Professional courtesy?

The final showdown is gloriously absurd. Wade and Luke act as bait, standing exposed at the cliff’s edge until the Car charges them. At the last second, they leap aside, and the Car rockets over the cliff, right into Amos’s dynamite blast. For a moment, it seems destroyed… but Luke swears he saw a demonic face in the explosion. Nobody wants to believe him. Denial is easier—until the end credits, when we hear that familiar horn in Los Angeles.

The Devil is in the details.

The cast does fine work grounding the ridiculousness. Brolin is especially good as a man forced from being a simple local cop into a supernatural warrior, while Cox brings quiet tragedy to the role of a man who knows he’s failing in his duty. Kathleen Lloyd is charming, and her abrupt removal from the story still shocks. Armstrong plays Amos with just the right amount of greasy menace.  And one cannot overstate the importance of Leonard Rosenman’s eerie score. Its atonal brass stabs, combined with the Car’s guttural engine roar and hellish horn blasts, give the film an aural personality as distinct as Jaws’s two-note motif. Visually, the customized 1971 Lincoln Continental Mark III—designed by George Barris of Adam West Batmobile fame—is a work of sinister beauty: all low-slung menace, razor-thin windows, and matte-black intimidation.
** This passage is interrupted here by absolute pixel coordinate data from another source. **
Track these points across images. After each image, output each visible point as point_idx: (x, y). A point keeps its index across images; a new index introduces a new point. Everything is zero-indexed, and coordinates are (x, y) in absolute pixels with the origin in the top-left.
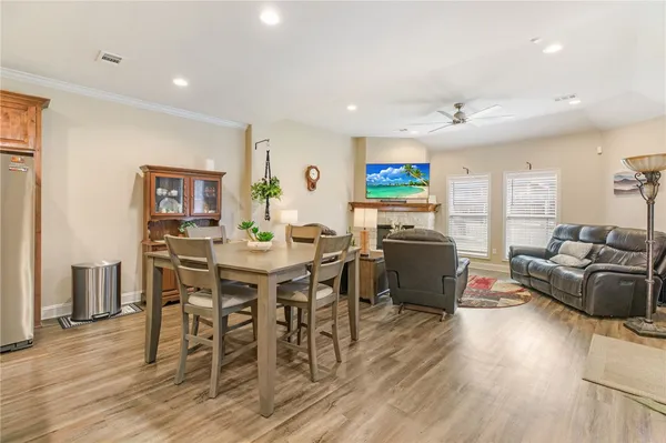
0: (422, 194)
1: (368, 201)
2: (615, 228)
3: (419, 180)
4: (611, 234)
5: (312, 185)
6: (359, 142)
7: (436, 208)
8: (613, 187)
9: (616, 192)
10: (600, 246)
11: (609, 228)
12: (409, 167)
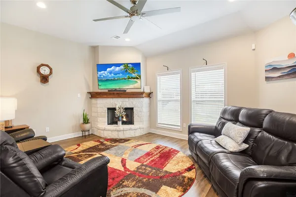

Note: Those of you who haven’t had the privilege of seeing this film yet may have seen The Car when it appeared in an episode of Futurama that had Bender turning into a WereCar.

Want more proof that The Car is a movie worth checking out?  Kenner designed a game for children at home to play, and what I gather from the description is that kids placed objects at the bottom of the ramp, and each spin of the wheel brought The Car closer until one object would finally trigger The Car's deadly run.  Sadly, the objects are just stop signs, park benches and pylons and not hitchhikers or pretty school teachers.  Even sadder is the fact that Kenner cancelled production plans, so this game never saw the toy store shelves.

 

I would have killed for this toy.

In the end, The Car may not have Spielberg’s craftsmanship, but it delivers a gloriously absurd, desert-set horror show where a honking demon on four wheels mows down anything in its path. It’s part Jaws, part Saturday matinee schlock—and all the more fun for it.